Ogni mattina a Jenin

Creato il 11 gennaio 2014 da Achiara84 @madamaAly

Di vibrante realismo e inesorabilmente diretto alla verità, racconta con sensibilità e pacatezza la storia di quattro generazioni di palestinesi costretti a lasciare la propria terra dopo la nascita dello stato di Israele e a vivere la triste condizione di senza patria.

La storia della Palestina, intrecciata alle vicende di una famiglia che diventa simbolo delle famiglie palestinesi, si snoda nell’arco di quasi sessant’anni, attraverso gli episodi che hanno segnato la nascita di uno stato e la fine di un altro. In primo piano c’è la tragedia dell’esilio, la guerra, la perdita della terra e degli affetti, la vita nei campi profughi, come rifugiati, condannati a sopravvivere in attesa di una svolta. L’autrice non cerca i colpevoli tra gli israeliani, che anzi descrive con pietà, rispetto e consapevolezza, racconta invece la storia di tante vittime capaci di andare avanti solo grazie all’amore.

Come dice anche l’autrice, la storia di Amal non è vera. Ma è vera la storia della Palestina, di Israele, e la guerra tragicamente barbara che continua a insanguinare una terra. Una terra che è di nessuno, una terra che è stata “assegnata” a qualcuno, senza tener conto di chi la viveva e la amava.

Non so molto della storia contemporanea. Un po’ perché nella mia scuola, il punto massimo di arrivo è stata la guerra fredda tra USA e URSS, un po’ perché, egoisticamente, il Medio Oriente non ha mai catturato la mia attenzione.

Sto imparando a non ascoltare solo una fonte, un solo parere.
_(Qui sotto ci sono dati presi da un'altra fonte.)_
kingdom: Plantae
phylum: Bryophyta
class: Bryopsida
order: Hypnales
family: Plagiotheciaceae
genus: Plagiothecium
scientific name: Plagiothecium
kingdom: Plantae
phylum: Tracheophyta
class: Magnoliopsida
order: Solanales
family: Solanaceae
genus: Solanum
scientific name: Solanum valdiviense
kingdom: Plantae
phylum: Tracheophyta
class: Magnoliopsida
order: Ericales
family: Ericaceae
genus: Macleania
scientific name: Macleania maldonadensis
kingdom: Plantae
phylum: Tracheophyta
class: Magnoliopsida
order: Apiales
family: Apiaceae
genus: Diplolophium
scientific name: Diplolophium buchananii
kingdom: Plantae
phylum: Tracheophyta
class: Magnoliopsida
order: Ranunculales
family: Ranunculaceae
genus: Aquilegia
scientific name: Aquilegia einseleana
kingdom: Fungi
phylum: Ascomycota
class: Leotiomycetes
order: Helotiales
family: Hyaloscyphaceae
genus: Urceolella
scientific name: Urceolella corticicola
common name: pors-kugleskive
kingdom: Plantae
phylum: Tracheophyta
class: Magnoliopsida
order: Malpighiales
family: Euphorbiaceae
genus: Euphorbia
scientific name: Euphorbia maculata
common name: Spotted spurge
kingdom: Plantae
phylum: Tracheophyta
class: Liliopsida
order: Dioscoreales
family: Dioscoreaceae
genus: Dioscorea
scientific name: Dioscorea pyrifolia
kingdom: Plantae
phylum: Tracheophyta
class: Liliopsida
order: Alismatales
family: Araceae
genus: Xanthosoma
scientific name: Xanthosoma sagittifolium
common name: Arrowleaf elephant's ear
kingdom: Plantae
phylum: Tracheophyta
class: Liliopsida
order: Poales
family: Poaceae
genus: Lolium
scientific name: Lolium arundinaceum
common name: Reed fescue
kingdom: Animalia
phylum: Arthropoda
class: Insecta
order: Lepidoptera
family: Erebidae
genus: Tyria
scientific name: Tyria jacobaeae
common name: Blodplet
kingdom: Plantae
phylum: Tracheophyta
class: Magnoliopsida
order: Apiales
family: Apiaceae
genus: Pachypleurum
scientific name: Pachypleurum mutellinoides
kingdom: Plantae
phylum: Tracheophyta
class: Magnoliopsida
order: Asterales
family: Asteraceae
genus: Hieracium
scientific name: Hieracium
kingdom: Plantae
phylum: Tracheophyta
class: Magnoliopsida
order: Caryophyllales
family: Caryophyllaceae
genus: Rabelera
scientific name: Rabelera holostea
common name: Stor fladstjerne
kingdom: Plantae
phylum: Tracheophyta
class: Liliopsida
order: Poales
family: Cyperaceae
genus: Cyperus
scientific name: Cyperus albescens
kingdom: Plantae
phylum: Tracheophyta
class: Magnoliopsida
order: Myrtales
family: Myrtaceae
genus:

La storia la scrivono i vincitori, o i più forti, ma ogni vicenda ha due lati, due facce da dover valutare.

In questo romanzo, la storia è dal punto di vista dei palestinesi, di coloro che quella terra la abitavano, e se ne son visti spogliare. Spogliati di tutto, della terra, delle loro ricchezze, costretti a vivere in campi profughi, in tende che diventano sempre più una casa.

Quanto l’odio può dare vita ad altro odio? Quando si può odiare qualcuno solo per l’appartenenza a un popolo?

L’olocausto della seconda guerra mondiale non ha veramente insegnato nulla agli uomini? La conseguenza diretta dell’olocausto è stata la persecuzione e l’esilio di chi, secondo le opinioni dei “vincitori”, abitava la Terra Promessa.

Come si fa a nascondersi dietro Dio per portare la morte e per sentirsi giustificati a far tutto?

Il libro non è però un grido d’odio. Non condanna gli israeliani, non considera i “terroristi” dei salvatori e dei martiri.

Il romanzo traccia un percorso d’amore. Quell’amore che nonostante tutto, alla fine, serve a far vincere, e rende vincitore chi lo usa come scudo.

L’amore di Hassan per Dalia, che lo porta a superare le tradizioni.

L’amore di Dalia per i suoi figli, che la rende forte e quasi “fredda” nel suo amore per Amal.

L’amore di Yussef per Fatima, che sfida ogni tempo, ogni logica, ogni ragione.

L’amore tra Huda e Amal, amicizia talmente profonda che sfida ogni tempo, ogni difficoltà e si rinnova sempre.

Un percorso d’amore attraverso la Palestina e Israele, attraverso il Libano, la Tunisia.

Un viaggio nell’odio profondo, quello che bombarda gli ospedali, che fa crollare le case, che uccide i bambini tra le braccia e nel grembo delle madri, un odio che non perdona. Stemperato da un amore che supera ogni cosa, anche la morte, il terrorismo e le accuse.

Non è facile poter separare i sentimenti dalla lettura, essere completamente imparziali nel giudicare la storia. Ma la storia non può essere fatta di interessi, la storia è fatta di persone, la maggior parte delle volte comuni. che lottano, vivono, amano, odiano, muoiono.

Un romanzo che vale la pena di leggere, almeno per poter togliere una parte del velo che ci copre gli occhi e che ci fa odiare qualcuno solo per il colore della pelle, solo per la sua religione, solo perché non è come noi e siamo convinti abbia rubato qualcosa alla nostra vita.